O agora ex-ministro foi surpreendido ao saber da exoneração de Valeixo pelo Diário Oficial. Bolsonaro afirmou que preferia que ficasse no cargo alguém que fosse de sua confiança e pudesse lhe passar informações sobre operações da PF.

Além de não concordar com a decisão ou o propósito da substituição, Moro criticou ainda que não tem autoridade para trabalhar e que não tem “carta branca”, que lhe foi prometida pelo presidente quando foi convidado para liderar a pasta.

Após o anúncio, políticos usaram as redes sociais ou deram pronunciamentos em entrevistas sobre o pedido de demissão de Sérgio Moro.

No twitter, o ex-presidente  Fernando Henrique Cardoso afirmou no Twitter que Bolsonaro está “cavando sua cova” e pediu por impeachment.


Na tarde de hoje, a ex-presidente Dilma Rousseff (PT) usou o twitter para opinar sobre a postura de Moro durante a coletiva. Ela aproveitou para alfinetar a postura do ex-juiz no julgamento do ex-presidente Luiz Inácio Lula da Silva, no caso do tríplex.


O vice-presidente  Hamilton Mourão deu seu pronunciamento sobre o caso em entrevista e informou que demissão de Moro é “perda para o governo”. "O Moro é um cara muito bom e excepcional. Eu acho que ele vinha fazendo um bom trabalho. Mas relação é relação, né", afirmou.

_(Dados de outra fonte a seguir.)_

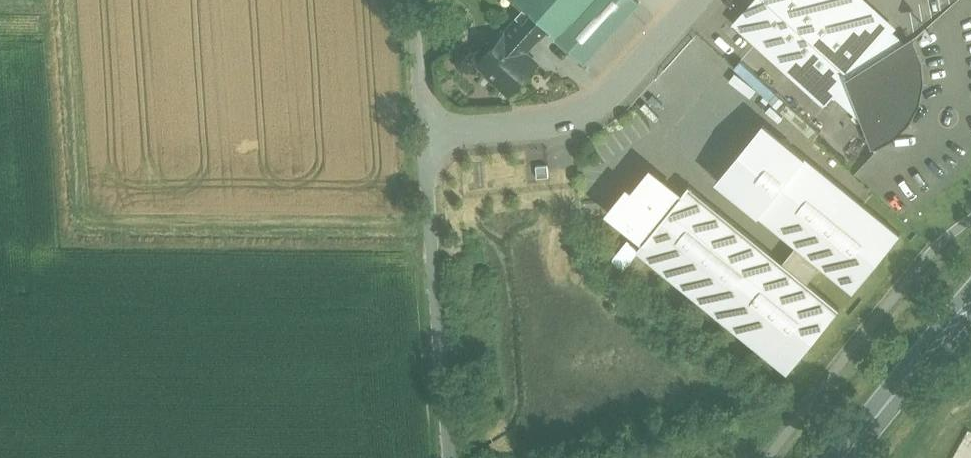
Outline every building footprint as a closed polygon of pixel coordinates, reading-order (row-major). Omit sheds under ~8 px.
[(525,9),(546,28),(584,63),(640,2),(638,0),(515,0),(525,9)] [(857,0),(754,0),(734,23),(825,105),(835,94),(888,36),(892,31),(857,0)] [(525,9),(504,32),(502,30),(488,44),(491,47),(477,63),(510,93),(538,63),(526,52),(525,51),(546,28),(525,9)] [(888,36),(835,94),(865,122),(872,142),(875,142),(891,132),(905,118),(915,101),(919,81),(917,61),(910,43),(909,41),(900,46),(888,36)] [(716,171),(854,289),(902,233),(763,116),(716,171)] [(654,172),(635,195),(631,191),(612,214),(645,240),(682,195),(654,172)] [(840,308),(690,185),(682,195),(645,240),(638,249),(788,372),(840,308)]
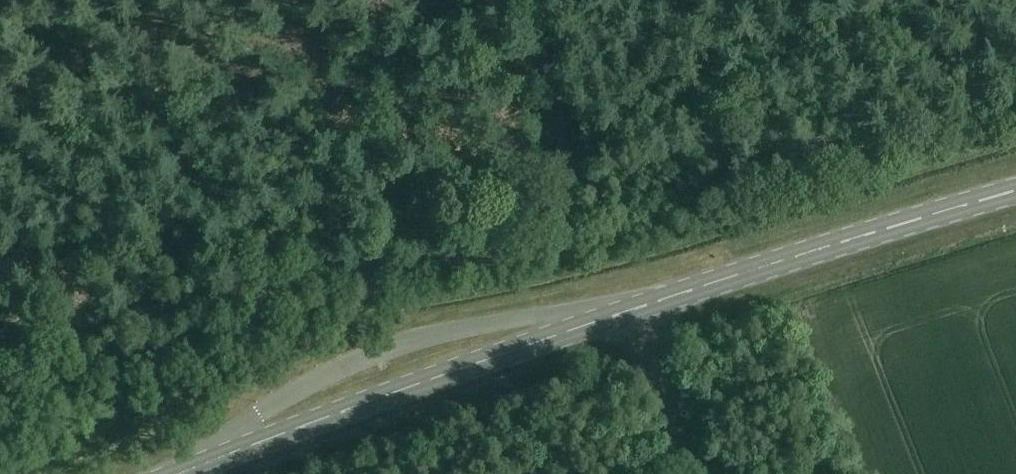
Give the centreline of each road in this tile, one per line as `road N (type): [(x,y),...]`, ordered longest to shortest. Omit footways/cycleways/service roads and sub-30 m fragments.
road 1 (primary): [(181,473),(642,308),(1015,193)]
road 2 (track): [(0,352),(588,250),(592,214),(555,0)]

Pouco após a coletiva em que Moro confirmou pedido de demissão, o governador do Estado do Rio de Janeiro, Wilson Witzel (PSL), demonstrou apoio. “Ficaria honrado com sua presença em meu governo porque aqui, vossa excelência, tem carta branca sempre”, diz trecho, dando a entender um convite.



Durante coletiva de imprensa, o governador de São Paulo, João Doria (PSDB), disse lamentar que o Brasil esteja lutando contra “dois vírus” , fazendo alusão ao presidente e ao novo coronavírus. O trecho foi disponibilizado em seu Twitter.

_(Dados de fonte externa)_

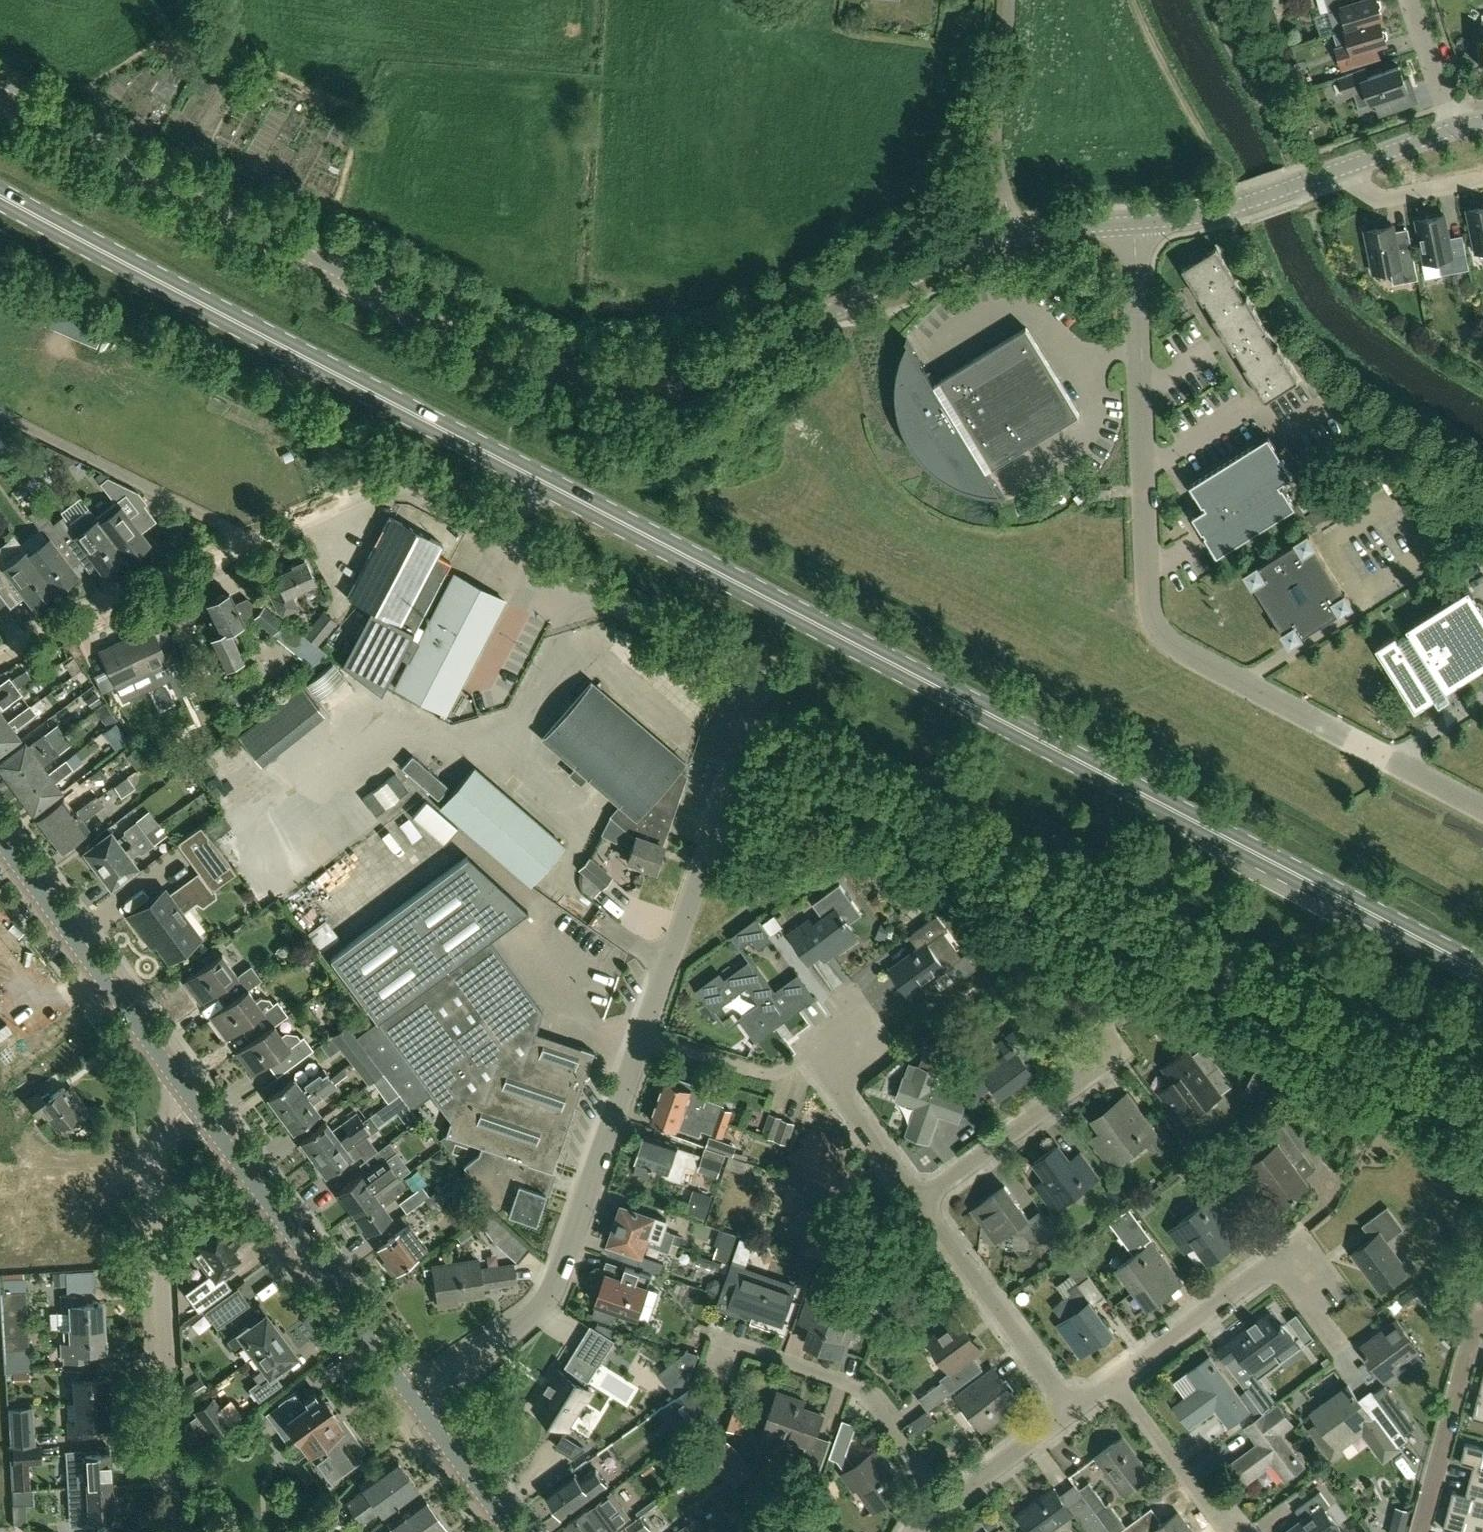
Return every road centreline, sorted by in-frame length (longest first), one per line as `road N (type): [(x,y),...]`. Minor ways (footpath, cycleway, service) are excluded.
road 1 (primary): [(1482,975),(0,194)]
road 2 (tertiary): [(1014,237),(727,362),(595,382),(504,358),(0,90)]
road 3 (residential): [(1482,810),(1173,646),(1157,628),(1148,562),(1136,225)]
road 4 (unclassified): [(641,1042),(755,706),(756,683),(737,663),(497,539)]
road 5 (residential): [(497,539),(417,497),(367,494),(0,655)]
road 6 (unclassified): [(415,1403),(549,1299),(641,1042)]
road 7 (residential): [(176,1531),(158,1157),(162,1139),(195,1106)]
road 8 (tertiary): [(415,1403),(195,1106)]
road 9 (tertiary): [(195,1106),(0,841)]
road 10 (residential): [(943,1505),(856,1387),(719,1337)]
road 11 (residential): [(1071,1417),(917,1202)]
road 12 (residential): [(1119,1381),(1297,1258),(1322,1291)]
road 13 (unclassified): [(1014,237),(1000,146),(1010,0)]
road 14 (residential): [(917,1202),(1110,1068)]
road 15 (residential): [(1229,1531),(1119,1381)]
road 16 (residential): [(641,1042),(773,1077),(815,1057)]
road 17 (residential): [(917,1202),(815,1057)]
road 18 (tertiary): [(1136,225),(1226,212),(1297,189)]
road 19 (tertiary): [(509,1531),(415,1403)]
road 20 (residential): [(943,1505),(1071,1417)]
road 21 (residential): [(1355,168),(1365,188),(1393,199),(1482,179)]
road 22 (residential): [(1457,131),(1414,0)]
road 23 (tertiary): [(1014,237),(1136,225)]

Apesar de ser um apoiador do atual presidente, o pastor evangélico Silas Malafaia se posicionou contra a demissão de Sergio Moro . “Por acaso ele pediu demissão por nada? NÃO!”, disse.



Malafaia ainda fez um tweet criticando a fala do ex-presidente FHC. “Você não tem moral para falar nada de Bolsonaro, seu governo participou do balcão de corrupção que existia no congresso.”

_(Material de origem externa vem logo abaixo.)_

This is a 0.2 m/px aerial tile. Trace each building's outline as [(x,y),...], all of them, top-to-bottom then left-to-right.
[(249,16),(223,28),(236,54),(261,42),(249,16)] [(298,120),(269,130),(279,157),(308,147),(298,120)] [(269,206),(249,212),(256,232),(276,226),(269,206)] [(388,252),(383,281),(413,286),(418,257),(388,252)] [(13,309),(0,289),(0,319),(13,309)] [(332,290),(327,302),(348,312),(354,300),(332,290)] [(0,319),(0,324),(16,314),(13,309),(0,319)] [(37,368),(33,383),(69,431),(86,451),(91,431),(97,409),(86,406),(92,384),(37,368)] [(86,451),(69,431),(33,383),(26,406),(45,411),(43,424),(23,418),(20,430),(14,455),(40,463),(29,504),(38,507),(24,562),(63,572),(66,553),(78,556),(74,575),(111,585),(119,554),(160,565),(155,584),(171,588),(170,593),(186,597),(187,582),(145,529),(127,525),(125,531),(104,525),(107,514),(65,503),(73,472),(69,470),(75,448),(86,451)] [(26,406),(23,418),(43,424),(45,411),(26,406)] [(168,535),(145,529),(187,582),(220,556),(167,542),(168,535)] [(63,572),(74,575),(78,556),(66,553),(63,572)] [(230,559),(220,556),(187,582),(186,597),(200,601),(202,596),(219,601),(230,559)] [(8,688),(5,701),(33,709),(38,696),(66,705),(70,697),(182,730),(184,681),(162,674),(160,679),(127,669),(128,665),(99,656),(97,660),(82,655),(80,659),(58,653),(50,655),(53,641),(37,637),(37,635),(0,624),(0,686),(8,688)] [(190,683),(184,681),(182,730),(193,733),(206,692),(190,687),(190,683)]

A deputada Carla Zambelli (PSL)  lamentou a demissão de Moro em rede social, mas confirmou mais tarde que apoiaria o presidente Jair Bolsonaro .



Fernando Haddad (PT), com quem Bolsonaro disputou o segundo turno das eleições de 2018, chamou atenção para o fato de Moro ter reconhecido que a PF tinha autonomia no “governo anterior”, fazendo alusão aos mandatos de Lula e Dilma.


“Os ministros, especialmente os militares que ainda respeitam esse país, deveriam renunciar a seus cargos e forçar a renúncia.”, continua ele em outra publicação.



Filiada ao Partido Comunista do Brasil (PCdoB) e vice-presidente na chapa de Fernando Haddad (PT), Manuela D’Ávila disse que o foco não é a demissão de Moro, mas o motivo pelo qual Bolsonaro quis exonerar Valeixo.


Até o momento, entidades como Ordem dos Advogados do Brasil (OAB), a Associação Nacional dos Procuradores Regionais (ANPR), a Associação Brasileira de Imprensa (ABI) e a Associação dos Juízes Federais (Ajufe) já  se pronunciaram contra a saída de Moro e avaliam crimes em ações de Bolsonaro.